Dzisiaj wyniki posiedzenia RPP.

Złoto i srebro najsilniej reagują na łagodne słowa Powella

Kamil Cisowski, DI Xelion

Środowa sesja na większości europejskich rynków przyniosła lekkie wzrosty. Po mających miejsce w okolicach zera otwarciach przez zdecydowaną większość dnia indeksy utrzymywały trend boczny, w niektórych przypadkach spadając tymczasowo poniżej poziomów neutralnych, finalnie jednak po danych ISM z amerykańskiego sektora usługowego przewagę zyskał popyt, a główne indeksy zyskiwały od 0,03% (FTSE 100) do 0,52% (IBEX). Był to kolejny dowód na to, że pozostajemy obecnie w reżimie „im gorzej, tym lepiej”, słaby odczyt (spadek z 52,6 pkt. do 51,4 pkt, przy prognozach na poziomie 52,8 pkt) wywołał ruch ulgi w rentownościach (w przypadku amerykańskich 2-latek spadły one z okolic 4,74% do 4,69%, a 10-latek z 4,42% do 4,35%), błyskawicznie przekładając się także na wzrost notowań na giełdach. Wcześniej bez echa przeszły dane o inflacji w strefie euro, ale zaznaczmy, że były one pozytywne – CPI spadło z 2,6% do 2,4% r./r. przy oczekiwaniach o 0,1 pp. wyższych – i wspierają scenariusz szybkiego startu obniżek stóp procentowych w Europie.

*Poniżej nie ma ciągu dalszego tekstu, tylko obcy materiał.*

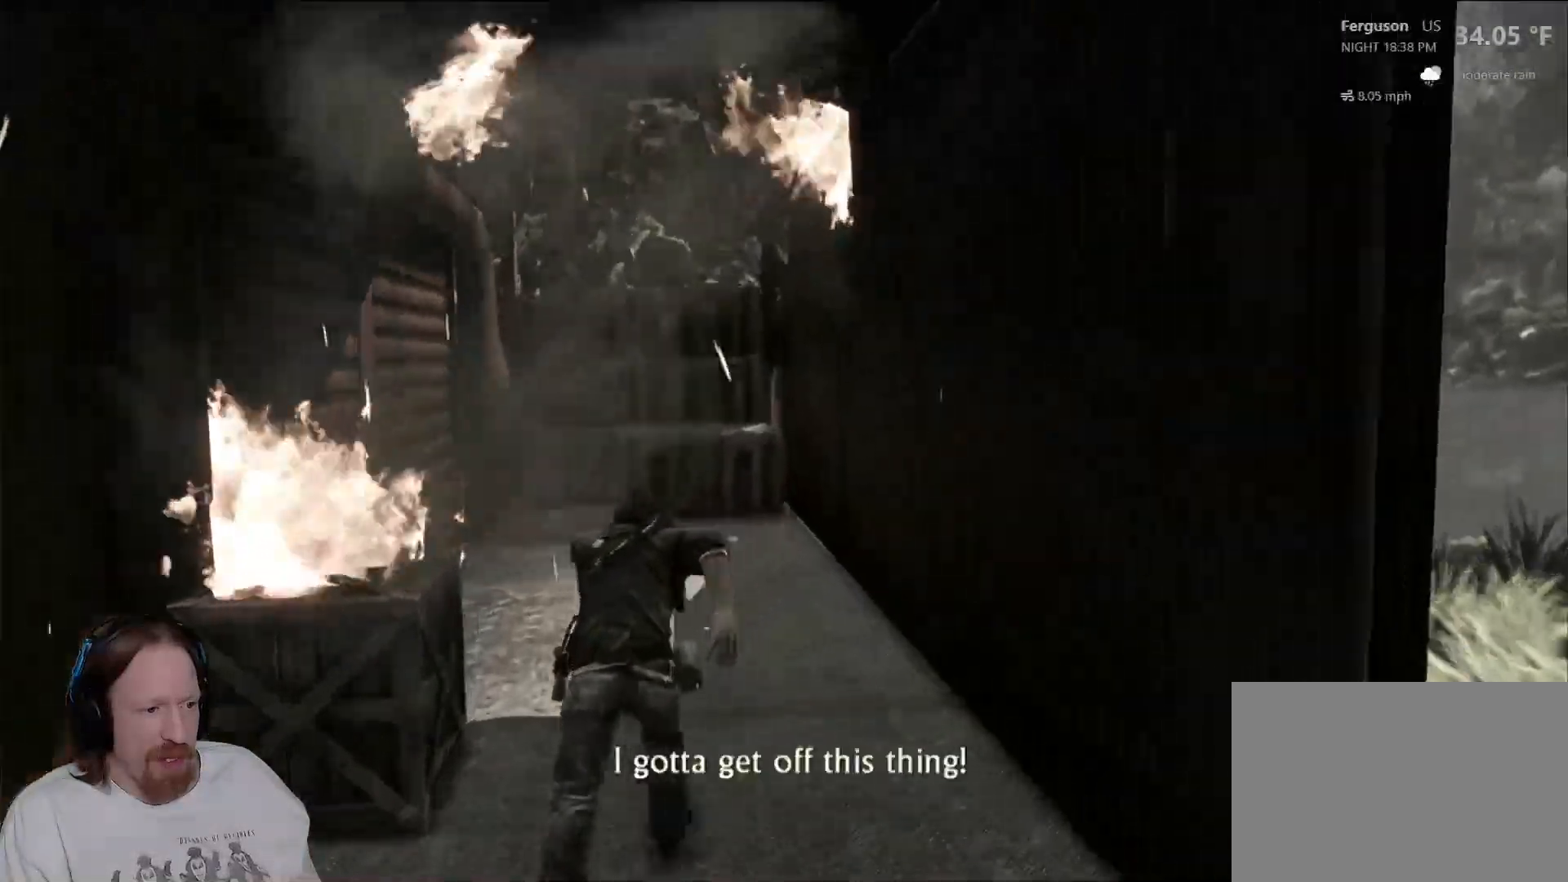
{"buttons": [], "left_stick": "up", "right_stick": "center", "events": []}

Obroty w Warszawie pozostają solidne (1,435 mld zł), ale na poziomie indeksów działo się wczoraj bardzo niewiele – WIG20 spadł o 0,04%, mWIG40 o 0,08%, a sWIG80 o 0,03%. Duże pozytywne kontrybucje Orlenu (+2,13%) i KGHM-u (+2,49%) były równoważone na poziomie głównego indeksu przez potężną przecenę Dino (-4,73%) i niewiele mniejszą Kruka (-3,86%). Zmienność w drugim i trzecim szeregu była niewielka.

S&P 500 wzrósł wczoraj o 0,11%, a Nasdaq o 0,23%. Jest to rezultat dość skromny, w pierwszej fazie sesji wzrosty były wyraźniejsze, ale zostały wyraźnie zredukowane w końcówce. Wydaje się, że sama wypowiedź J. Powella, który na Standfordzie stwierdził, że nie wiadomo na razie, czy ostatnie dane inflacyjne nie były „tylko niewielką wpadką”, dawała bodziec do większego ruchu, z pewnością dostrzegł ją rynek walutowy (kurs EUR/USD sięga rano 1,0840). Entuzjastycznie na doniesienia o nadchodzącej fuzji ze Skydance reagowały akcje Paramount (+14,97%), drożeć nie przestaje Meta Platforms (+1,88%), pozytywnie wyróżniały się także Broadcom (+1,83%) oraz Eli Lilly (+1,57%). O 8,22% taniał jednak Intel po pesymistycznych prognozach dotyczących Intel Foundry. 3,13% tracił Walt Disney.

Po wieczornych wzrostach o niemal 1% w okolicy 2300 USD/oz ustabilizowały się dzisiaj rano ceny złota. Metale pozostają najciekawszym rynkiem tego tygodnia – w środę o kolejne 3% drożała miedź, a o 4% srebro, które zmierza do najlepszego tygodnia od 2020 r. Pierwsze oznaki hamowania szalonych wzrostów pojawiły się natomiast na rynku kakao. W godzinach porannych pod nieobecność giełd chińskich zwyżkę o ponad 1,5% notuje Nikkei 225, drożeją akcje Samsunga i SK Hynix za sprawą oczekiwań, że wczorajsze trzęsienie ziemi na Tajwanie może przynajmniej lekko zaburzyć produkcję TSMC i doprowadzić do wzrostu cen chipów.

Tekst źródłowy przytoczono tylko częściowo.